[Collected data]
□ □ □ □ □

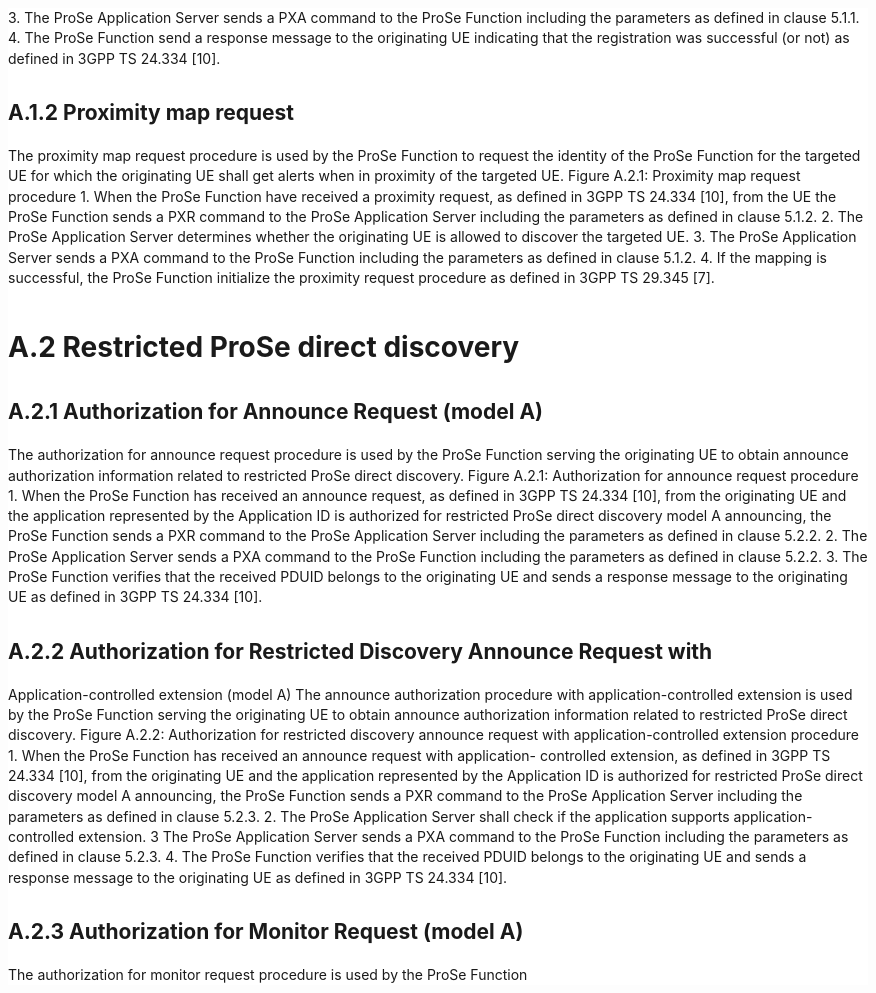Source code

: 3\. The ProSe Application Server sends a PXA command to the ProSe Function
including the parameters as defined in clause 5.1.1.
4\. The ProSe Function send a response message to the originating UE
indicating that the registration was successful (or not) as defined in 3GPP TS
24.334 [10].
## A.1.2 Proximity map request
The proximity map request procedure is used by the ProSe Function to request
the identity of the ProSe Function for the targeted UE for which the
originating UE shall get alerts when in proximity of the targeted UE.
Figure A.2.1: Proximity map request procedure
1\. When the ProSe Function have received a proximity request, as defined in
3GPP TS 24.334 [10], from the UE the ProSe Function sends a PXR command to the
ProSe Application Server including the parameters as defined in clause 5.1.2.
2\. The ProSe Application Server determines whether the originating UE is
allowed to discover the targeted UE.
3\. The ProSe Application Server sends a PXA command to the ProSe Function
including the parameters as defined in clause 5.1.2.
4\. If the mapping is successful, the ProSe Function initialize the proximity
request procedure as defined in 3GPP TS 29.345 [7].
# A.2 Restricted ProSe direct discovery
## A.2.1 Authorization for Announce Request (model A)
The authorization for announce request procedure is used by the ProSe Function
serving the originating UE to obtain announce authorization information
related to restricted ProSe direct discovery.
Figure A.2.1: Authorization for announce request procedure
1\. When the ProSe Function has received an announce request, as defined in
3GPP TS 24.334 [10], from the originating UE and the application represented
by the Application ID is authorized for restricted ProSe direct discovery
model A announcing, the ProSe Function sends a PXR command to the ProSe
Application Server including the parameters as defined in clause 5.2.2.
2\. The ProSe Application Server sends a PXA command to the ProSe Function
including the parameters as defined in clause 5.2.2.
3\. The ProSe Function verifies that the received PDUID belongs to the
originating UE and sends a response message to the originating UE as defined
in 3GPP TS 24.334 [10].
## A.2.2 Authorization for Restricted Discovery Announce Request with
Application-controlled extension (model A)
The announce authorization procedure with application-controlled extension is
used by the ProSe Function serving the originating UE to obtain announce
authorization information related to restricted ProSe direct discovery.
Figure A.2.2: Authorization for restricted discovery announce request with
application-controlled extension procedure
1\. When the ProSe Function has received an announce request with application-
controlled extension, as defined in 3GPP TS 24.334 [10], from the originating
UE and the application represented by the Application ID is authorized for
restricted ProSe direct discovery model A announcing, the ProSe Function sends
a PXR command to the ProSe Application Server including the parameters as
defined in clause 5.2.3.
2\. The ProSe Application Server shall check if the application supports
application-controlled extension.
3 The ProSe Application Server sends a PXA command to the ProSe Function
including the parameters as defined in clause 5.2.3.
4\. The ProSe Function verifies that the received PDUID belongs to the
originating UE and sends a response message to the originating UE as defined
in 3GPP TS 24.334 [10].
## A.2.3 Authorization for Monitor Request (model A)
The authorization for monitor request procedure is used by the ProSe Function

□ □ □ □ □

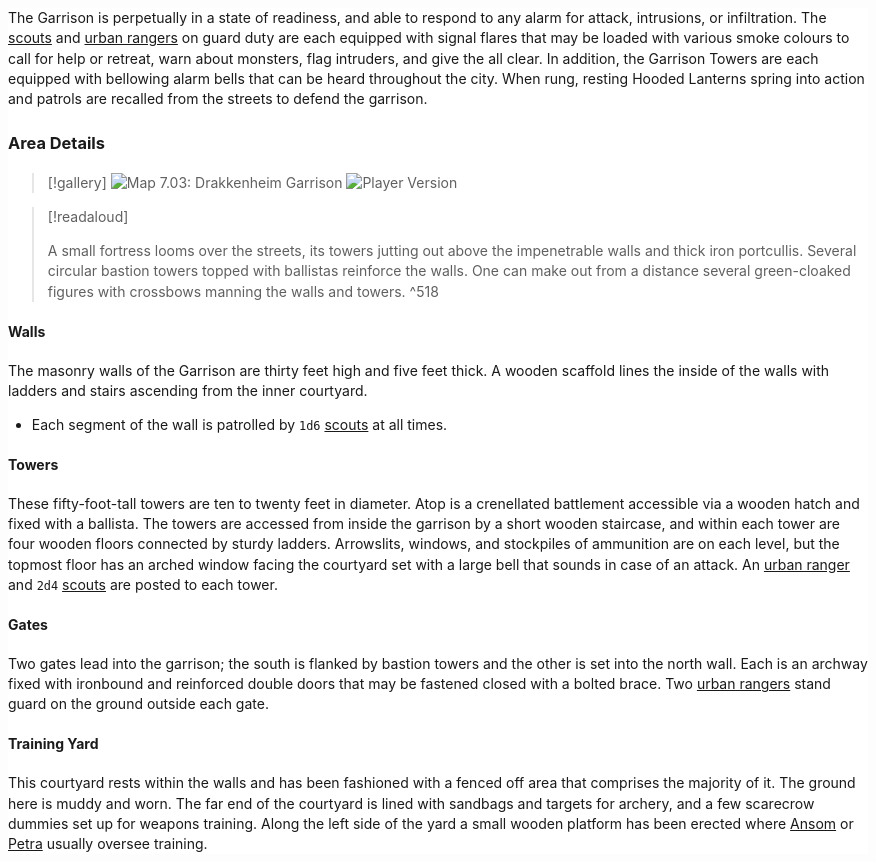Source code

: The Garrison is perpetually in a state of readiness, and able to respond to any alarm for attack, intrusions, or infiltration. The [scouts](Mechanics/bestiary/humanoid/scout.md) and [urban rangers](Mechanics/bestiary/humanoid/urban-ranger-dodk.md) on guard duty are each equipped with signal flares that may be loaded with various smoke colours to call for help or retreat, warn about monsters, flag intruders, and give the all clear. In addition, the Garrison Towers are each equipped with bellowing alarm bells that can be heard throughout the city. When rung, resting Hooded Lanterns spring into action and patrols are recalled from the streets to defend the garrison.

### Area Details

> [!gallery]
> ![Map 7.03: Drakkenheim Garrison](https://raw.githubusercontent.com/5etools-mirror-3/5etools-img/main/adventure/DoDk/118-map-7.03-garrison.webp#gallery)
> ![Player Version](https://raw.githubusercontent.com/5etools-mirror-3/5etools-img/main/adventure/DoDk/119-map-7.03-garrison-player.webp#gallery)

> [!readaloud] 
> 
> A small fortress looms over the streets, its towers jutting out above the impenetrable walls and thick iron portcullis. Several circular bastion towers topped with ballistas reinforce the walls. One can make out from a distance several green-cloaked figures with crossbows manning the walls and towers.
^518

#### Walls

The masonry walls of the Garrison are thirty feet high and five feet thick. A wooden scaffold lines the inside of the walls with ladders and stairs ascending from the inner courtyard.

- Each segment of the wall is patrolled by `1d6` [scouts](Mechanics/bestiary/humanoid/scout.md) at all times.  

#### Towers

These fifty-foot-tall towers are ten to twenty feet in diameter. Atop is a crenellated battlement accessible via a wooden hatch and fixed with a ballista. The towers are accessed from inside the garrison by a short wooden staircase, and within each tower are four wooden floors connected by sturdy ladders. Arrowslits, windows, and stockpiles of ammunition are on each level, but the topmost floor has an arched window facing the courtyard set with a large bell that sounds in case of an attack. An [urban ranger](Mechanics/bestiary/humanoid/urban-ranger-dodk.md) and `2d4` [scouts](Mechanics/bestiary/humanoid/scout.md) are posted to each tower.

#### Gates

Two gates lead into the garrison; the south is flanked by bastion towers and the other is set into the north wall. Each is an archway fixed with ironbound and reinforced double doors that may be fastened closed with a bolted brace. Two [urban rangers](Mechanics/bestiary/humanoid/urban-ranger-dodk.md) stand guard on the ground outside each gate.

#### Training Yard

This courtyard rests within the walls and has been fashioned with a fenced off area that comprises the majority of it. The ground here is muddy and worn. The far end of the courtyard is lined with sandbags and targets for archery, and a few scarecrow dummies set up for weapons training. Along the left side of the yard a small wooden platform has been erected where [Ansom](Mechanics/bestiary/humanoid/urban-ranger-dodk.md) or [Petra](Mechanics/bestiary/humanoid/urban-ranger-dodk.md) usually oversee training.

□ □ □ □ □

Task requirements >>
Using the data above, extract exactly the lines from the one that holds "The masonry walls" to the one that holds "#### Towers", both ends included, and no others.

Solution for this exercise >>
The masonry walls of the Garrison are thirty feet high and five feet thick. A wooden scaffold lines the inside of the walls with ladders and stairs ascending from the inner courtyard.

- Each segment of the wall is patrolled by `1d6` [scouts](Mechanics/bestiary/humanoid/scout.md) at all times.  

#### Towers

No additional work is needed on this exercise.